Negar la guerra, ejercer la fuerza: la contradicción de Rubio frente a Venezuela

El jefe de la diplomacia estadounidense volvió a insistir en que Washington no mantiene una guerra abierta contra Venezuela, aunque en el mismo discurso se atribuyó el derecho de supervisar su «transición» política y deslizó la amenaza de recurrir a la fuerza si «otros métodos fallan». La tensión quedó en evidencia durante una audiencia en el Senado, cuando el republicano Rand Paul lo interpeló con un planteo incómodo, al preguntar si un país extranjero entrara por la fuerza en EEUU y capturara a su presidente, ¿no se trataría claramente de un acto de guerra?

El propio Paul respondió sin rodeos, aseverando que «por supuesto que sería un acto de guerra». Asimismo, añadió que «votaría para declarar la guerra si alguien invadiera nuestro país y se llevara a nuestro presidente». Rubio evitó asumir esa lógica y optó por redefinir el episodio, argumentando que la incursión del 3 de enero fue una acción «de aplicación de la ley», no una operación bélica.
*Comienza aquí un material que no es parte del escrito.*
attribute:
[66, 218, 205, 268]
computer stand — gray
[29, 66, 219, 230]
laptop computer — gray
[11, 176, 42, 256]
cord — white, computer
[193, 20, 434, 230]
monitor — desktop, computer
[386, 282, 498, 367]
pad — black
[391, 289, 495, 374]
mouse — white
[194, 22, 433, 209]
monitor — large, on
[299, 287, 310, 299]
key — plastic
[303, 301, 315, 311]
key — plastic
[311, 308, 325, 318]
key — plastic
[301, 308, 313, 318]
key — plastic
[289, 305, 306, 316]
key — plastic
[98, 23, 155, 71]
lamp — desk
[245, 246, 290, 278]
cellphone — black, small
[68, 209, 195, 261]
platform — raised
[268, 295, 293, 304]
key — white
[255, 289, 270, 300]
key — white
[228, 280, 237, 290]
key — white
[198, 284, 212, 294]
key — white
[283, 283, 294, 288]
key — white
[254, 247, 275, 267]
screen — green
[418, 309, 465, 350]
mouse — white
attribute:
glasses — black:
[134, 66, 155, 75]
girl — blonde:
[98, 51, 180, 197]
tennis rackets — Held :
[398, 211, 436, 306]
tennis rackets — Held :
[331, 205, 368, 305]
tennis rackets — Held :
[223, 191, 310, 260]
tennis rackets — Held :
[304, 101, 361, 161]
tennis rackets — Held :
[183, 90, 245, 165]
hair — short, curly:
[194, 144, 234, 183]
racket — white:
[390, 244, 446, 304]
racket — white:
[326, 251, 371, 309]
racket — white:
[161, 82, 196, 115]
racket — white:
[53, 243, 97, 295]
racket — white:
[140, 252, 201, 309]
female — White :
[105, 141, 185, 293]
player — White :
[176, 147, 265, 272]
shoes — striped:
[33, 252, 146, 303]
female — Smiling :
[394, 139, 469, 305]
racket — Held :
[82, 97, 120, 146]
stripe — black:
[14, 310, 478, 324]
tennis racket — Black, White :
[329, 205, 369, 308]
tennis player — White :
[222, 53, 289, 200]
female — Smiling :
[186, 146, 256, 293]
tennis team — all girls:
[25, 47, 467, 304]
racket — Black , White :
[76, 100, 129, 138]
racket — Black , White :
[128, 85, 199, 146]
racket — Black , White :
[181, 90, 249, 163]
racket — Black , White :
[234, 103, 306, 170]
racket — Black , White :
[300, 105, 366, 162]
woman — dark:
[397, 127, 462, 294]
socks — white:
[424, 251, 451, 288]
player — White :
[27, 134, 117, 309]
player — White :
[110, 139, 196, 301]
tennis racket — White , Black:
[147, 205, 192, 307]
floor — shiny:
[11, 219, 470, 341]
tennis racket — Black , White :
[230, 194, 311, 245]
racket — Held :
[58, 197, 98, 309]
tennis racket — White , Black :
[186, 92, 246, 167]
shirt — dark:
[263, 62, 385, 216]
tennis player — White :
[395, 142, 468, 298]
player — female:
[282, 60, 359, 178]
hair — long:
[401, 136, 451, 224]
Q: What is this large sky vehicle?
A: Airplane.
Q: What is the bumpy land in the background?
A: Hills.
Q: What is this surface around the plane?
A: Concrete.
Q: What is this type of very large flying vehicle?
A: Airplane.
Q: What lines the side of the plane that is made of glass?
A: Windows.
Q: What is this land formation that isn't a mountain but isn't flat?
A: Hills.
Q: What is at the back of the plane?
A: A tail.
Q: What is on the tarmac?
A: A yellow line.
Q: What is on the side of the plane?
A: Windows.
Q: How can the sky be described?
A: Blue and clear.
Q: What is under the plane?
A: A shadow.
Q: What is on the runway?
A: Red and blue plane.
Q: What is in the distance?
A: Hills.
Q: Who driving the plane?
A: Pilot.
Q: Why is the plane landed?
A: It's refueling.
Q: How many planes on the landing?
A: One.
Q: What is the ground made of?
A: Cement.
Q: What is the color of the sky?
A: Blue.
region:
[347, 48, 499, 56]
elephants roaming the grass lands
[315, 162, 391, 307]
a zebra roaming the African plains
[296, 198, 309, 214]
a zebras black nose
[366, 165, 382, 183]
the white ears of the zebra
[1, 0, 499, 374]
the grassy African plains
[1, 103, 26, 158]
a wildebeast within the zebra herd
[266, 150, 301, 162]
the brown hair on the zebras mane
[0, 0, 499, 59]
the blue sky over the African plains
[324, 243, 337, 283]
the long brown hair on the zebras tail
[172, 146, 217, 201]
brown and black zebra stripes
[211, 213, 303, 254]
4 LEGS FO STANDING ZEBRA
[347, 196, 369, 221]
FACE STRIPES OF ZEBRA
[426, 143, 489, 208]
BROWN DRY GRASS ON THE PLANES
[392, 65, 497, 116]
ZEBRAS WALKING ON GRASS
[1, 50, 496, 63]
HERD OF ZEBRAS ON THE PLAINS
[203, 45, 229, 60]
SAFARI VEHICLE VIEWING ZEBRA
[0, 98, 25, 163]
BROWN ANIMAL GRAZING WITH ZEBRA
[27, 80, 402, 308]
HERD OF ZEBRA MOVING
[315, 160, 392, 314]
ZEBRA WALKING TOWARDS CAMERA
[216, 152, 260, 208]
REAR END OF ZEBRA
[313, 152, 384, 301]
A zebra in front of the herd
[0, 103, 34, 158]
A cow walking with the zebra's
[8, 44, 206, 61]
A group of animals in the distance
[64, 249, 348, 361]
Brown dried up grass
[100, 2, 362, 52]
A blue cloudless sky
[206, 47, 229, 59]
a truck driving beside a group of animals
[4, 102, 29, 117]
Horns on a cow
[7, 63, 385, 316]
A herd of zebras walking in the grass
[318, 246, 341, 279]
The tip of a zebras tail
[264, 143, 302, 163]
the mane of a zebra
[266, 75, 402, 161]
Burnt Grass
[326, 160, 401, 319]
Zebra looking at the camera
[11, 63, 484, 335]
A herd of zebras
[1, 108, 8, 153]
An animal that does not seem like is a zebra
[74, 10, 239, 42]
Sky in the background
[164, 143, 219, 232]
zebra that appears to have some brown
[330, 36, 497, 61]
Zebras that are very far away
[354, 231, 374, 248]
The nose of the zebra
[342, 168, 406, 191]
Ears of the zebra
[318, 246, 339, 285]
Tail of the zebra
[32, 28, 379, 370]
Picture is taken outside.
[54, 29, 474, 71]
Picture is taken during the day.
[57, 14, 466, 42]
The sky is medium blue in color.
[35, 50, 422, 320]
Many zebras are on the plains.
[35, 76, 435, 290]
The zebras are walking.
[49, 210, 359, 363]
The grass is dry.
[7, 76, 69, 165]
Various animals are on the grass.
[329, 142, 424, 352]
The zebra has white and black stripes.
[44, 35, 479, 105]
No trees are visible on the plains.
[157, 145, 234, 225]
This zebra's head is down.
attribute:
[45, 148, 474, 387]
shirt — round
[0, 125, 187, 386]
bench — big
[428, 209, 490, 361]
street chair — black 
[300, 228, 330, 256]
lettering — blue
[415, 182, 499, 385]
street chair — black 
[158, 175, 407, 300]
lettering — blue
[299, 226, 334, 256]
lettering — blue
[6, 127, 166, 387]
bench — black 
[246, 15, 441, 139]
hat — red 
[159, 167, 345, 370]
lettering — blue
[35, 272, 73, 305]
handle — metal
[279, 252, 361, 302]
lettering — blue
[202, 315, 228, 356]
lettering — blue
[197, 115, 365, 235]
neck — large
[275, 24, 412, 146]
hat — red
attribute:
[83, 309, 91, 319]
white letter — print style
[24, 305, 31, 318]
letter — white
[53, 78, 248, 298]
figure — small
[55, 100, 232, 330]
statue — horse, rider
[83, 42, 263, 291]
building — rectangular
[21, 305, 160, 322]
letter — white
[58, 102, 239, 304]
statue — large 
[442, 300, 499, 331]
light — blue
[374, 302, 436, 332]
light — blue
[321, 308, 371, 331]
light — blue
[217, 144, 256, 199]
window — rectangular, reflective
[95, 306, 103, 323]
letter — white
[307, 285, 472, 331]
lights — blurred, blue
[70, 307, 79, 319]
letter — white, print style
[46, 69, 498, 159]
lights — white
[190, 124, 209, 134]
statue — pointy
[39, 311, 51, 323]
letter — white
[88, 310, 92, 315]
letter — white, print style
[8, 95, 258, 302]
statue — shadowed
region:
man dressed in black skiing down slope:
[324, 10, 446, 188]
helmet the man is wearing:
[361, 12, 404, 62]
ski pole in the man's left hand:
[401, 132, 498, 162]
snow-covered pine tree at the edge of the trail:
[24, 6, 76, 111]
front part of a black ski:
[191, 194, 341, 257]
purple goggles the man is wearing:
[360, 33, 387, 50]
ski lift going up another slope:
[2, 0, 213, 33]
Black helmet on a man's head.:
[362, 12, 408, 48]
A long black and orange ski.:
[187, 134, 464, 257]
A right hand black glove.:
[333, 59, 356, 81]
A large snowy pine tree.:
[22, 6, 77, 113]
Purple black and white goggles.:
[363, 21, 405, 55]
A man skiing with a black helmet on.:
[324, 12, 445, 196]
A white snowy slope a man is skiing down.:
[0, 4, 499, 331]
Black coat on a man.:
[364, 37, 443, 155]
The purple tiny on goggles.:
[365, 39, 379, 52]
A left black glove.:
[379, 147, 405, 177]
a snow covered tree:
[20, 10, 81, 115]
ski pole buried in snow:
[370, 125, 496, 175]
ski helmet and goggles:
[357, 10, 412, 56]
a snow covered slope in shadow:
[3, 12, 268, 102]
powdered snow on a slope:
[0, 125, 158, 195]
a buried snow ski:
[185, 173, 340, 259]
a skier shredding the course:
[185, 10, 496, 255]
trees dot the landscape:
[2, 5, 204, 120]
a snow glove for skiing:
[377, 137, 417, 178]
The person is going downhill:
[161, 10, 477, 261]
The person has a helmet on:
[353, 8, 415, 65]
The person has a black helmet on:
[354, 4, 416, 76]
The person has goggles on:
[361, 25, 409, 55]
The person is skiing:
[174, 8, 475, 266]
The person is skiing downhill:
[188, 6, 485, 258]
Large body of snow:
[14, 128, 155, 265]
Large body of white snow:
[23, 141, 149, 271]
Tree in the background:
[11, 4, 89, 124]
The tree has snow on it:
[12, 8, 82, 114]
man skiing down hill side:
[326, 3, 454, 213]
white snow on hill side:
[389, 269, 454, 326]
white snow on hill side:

De acuerdo con su versión, el operativo se extendió por cuatro horas y media y buscó detener a una persona que EEUU «no reconoce como jefe de Estado», sobre quien pesaba además una recompensa de 50 millones de dólares. Desde Venezuela, en cambio, se denunció que el ataque incluyó bombardeos con al menos cien muertos y más de cien heridos, y que posteriormente Nicolás Maduro y Cilia Flores fueron trasladados por la fuerza a Nueva York, donde se declararon inocentes de cargos de narcoterrorismo.

Antes de cerrar el intercambio, Paul intensificó su crítica advirtiendo que «los argumentos unidireccionales, que no pueden aplicarse a uno mismo, que no son universalmente aplicables, son malos argumentos». Mientras Rubio insiste en hablar de una «transición de un Estado criminal a un socio responsable», en Caracas se expuso un proyecto político de signo opuesto. El presidente de la Asamblea Nacional, Jorge Rodríguez, anunció como prioridad el fortalecimiento del Poder Popular como núcleo del Estado.

Esa diferencia también fue subrayada por la presidenta encargada Delcy Rodríguez, quien respondió a declaraciones del secretario del Tesoro estadounidense, calificándolas de «poco pertinentes y ofensivas». En ese marco, informó el desbloqueo de recursos públicos para políticas sociales. «Estamos desbloqueando recursos para invertir en equipamiento importante para hospitales, para el área de la electricidad y la industria gasífera», explicó.

El Ejecutivo creó dos fondos soberanos, uno orientado a necesidades sociales y otro a infraestructura y servicios básicos, alimentados con activos que estuvieron congelados por sanciones. Al mismo tiempo, Caracas reiteró su disposición al diálogo internacional, pero dejó en claro que cualquier acuerdo debe basarse en la autodeterminación y el respeto mutuo, sin tutelajes externos.